Encore un titre qui n’était pas dans ma PAL, me direz-vous. J’avoue, j’ai une fois de plus succombé au plaisir coupable du libraire. Jeudi dernier, je cherchais un livre pour la ronde des poches au rayon “Récits de voyage” de mon dealer habituel, quand j’ai fini par m’offrir cet ouvrage qui me narguait depuis quelques semaines. En réalité, j’ai appris pour la première fois l’existence de cette famille, les Lykov, l’hiver dernier dans un reportage du Daily Mail (on a les références culturelles que l’on peut) et j’avais très envie d’en savoir plus, d’autant plus que ce sont des vieux-croyants (orthodoxes russes qui ont refusé la réforme du culte voulue par le tsar Alexis) et que la grand-mère de l’Anglais appartient à cette mouvance.

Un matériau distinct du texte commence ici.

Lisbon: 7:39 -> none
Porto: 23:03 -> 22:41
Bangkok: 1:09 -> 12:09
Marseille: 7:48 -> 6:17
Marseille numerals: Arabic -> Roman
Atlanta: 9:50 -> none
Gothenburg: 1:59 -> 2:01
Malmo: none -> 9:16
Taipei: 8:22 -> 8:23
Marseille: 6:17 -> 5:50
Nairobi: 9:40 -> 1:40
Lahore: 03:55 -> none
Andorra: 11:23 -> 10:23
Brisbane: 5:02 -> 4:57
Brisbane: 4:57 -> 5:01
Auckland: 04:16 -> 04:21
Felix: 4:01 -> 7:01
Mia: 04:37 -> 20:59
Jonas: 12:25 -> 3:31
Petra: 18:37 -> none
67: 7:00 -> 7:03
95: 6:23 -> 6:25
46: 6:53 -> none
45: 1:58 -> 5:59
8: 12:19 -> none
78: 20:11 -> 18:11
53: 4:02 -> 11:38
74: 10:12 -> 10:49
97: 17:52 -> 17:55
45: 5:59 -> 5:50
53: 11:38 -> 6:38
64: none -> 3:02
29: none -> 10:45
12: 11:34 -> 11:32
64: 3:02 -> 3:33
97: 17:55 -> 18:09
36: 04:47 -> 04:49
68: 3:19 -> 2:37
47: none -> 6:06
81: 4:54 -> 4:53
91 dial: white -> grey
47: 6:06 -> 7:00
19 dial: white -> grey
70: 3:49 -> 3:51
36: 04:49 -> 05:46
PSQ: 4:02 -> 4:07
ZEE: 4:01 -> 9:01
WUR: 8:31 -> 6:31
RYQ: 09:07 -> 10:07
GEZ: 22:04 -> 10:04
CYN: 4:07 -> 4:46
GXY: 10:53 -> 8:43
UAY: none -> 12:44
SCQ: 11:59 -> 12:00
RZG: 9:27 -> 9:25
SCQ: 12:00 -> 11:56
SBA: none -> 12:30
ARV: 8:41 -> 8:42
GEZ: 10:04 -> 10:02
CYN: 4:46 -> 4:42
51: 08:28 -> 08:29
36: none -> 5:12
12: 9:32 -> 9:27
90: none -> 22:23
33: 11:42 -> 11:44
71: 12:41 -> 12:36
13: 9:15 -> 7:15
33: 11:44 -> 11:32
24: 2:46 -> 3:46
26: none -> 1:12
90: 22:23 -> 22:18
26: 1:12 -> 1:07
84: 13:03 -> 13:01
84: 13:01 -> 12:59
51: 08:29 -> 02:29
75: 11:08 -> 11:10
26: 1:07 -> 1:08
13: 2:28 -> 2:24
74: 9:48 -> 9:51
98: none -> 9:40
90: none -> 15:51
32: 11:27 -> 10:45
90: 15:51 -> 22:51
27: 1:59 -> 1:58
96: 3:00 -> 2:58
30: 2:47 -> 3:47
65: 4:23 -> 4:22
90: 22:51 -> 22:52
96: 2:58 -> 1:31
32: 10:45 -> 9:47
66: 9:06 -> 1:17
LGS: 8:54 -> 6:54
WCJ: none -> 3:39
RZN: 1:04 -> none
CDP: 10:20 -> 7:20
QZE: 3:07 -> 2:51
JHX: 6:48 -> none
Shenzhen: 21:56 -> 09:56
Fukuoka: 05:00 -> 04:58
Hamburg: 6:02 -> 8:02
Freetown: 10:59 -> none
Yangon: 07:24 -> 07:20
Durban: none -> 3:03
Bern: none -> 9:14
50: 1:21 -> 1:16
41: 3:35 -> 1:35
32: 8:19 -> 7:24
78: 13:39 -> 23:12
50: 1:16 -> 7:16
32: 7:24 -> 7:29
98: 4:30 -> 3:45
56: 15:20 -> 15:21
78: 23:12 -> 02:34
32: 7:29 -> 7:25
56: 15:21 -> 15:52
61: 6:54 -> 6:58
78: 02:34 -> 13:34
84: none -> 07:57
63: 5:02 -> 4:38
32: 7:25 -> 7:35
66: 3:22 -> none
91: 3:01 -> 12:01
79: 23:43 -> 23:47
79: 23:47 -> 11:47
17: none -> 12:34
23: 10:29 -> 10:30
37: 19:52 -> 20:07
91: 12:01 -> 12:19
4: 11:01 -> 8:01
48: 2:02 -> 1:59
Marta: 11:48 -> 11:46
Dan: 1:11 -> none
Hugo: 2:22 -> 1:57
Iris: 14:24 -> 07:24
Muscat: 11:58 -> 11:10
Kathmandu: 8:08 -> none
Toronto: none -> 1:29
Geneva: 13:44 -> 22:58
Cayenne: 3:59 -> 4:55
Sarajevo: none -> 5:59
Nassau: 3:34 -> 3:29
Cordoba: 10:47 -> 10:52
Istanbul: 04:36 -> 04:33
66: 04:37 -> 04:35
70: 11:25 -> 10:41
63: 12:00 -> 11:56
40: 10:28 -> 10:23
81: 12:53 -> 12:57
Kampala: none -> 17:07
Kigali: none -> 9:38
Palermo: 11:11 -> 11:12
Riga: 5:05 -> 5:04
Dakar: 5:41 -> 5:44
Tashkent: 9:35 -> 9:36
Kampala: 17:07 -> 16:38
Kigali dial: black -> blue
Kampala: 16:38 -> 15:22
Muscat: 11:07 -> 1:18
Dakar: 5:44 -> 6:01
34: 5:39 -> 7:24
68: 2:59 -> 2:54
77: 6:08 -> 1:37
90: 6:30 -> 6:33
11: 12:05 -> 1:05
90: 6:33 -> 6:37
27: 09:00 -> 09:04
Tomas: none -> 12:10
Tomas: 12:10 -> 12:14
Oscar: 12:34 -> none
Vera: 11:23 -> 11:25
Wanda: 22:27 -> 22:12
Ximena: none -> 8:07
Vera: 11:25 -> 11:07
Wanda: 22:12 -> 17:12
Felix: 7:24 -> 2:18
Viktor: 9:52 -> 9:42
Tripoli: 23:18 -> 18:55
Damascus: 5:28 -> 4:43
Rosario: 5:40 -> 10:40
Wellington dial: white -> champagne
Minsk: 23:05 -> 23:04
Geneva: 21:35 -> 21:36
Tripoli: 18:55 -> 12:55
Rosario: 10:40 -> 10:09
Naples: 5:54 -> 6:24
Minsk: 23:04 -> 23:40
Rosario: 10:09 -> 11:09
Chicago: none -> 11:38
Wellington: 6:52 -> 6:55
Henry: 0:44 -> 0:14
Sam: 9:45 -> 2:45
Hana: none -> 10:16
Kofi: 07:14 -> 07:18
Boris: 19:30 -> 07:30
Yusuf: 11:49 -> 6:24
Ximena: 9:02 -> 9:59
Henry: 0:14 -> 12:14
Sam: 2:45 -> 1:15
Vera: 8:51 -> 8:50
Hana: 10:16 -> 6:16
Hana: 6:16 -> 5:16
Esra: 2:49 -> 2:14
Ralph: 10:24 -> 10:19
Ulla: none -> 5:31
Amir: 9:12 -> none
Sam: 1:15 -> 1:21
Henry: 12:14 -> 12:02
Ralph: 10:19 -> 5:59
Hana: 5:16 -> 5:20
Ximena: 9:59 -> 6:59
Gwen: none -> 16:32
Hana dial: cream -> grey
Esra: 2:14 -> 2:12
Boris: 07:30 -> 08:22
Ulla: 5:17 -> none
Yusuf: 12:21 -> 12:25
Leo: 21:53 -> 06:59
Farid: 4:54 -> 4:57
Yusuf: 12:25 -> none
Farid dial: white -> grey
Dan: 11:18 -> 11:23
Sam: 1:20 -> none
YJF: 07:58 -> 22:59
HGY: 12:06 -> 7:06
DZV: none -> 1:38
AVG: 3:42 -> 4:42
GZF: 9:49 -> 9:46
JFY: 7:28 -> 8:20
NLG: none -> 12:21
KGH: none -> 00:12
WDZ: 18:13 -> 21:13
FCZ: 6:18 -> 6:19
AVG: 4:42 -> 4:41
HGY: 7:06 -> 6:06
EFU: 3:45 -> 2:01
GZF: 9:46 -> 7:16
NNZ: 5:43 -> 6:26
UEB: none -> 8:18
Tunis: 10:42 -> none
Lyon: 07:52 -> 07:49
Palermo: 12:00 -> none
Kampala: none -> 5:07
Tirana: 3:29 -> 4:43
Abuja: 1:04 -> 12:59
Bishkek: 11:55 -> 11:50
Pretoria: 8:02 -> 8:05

Il ne s’agit pas d’un roman mais plutôt d’une enquête journalistique : l’auteur, Vassili Peskov, s’est rendu à de nombreuses reprises auprès de la famille Lykov après leur “redécouverte” en 1978. Il décrit les raisons qui ont poussé cette famille à s’exiler toujours plus loin dans la taïga (ils se trouvaient à plusieurs centaines de kilomètres de la première installation humaine), leur quotidien, ainsi que les deux membres de la famille qu’il a pu rencontrer : Karp Ossipovitch, le père, et Agafia, la fille cadette. Plus tard, il y retourne presque chaque année pour informer ses lecteurs de l’évolution de la situation.
Je ne sais pas ce qui m’a le plus frappée dans ce livre : la description des magnifiques paysages de la taïga qui donne franchement envie de partir (genre je survivrais plus de deux jours dans un endroit pareil…), la vie de ces gens qui ont choisi de s’installer au milieu de nulle part, leur foi inébranlable qui confine à l’obscurantisme (je dis “qui confine” et non qui l’est car ils ne semblent pas condamner les gens qu’ils rencontrent de vivre “dans le siècle”), leurs réactions face à la modernité… C’est un tableau fascinant, une image qui se serait arrêtée définitivement à l’orée du XXème siècle. Le dépaysement est garanti.
L’auteur a publié une suite, “Des nouvelles d’Agafia”, que je n’ai pas encore lue.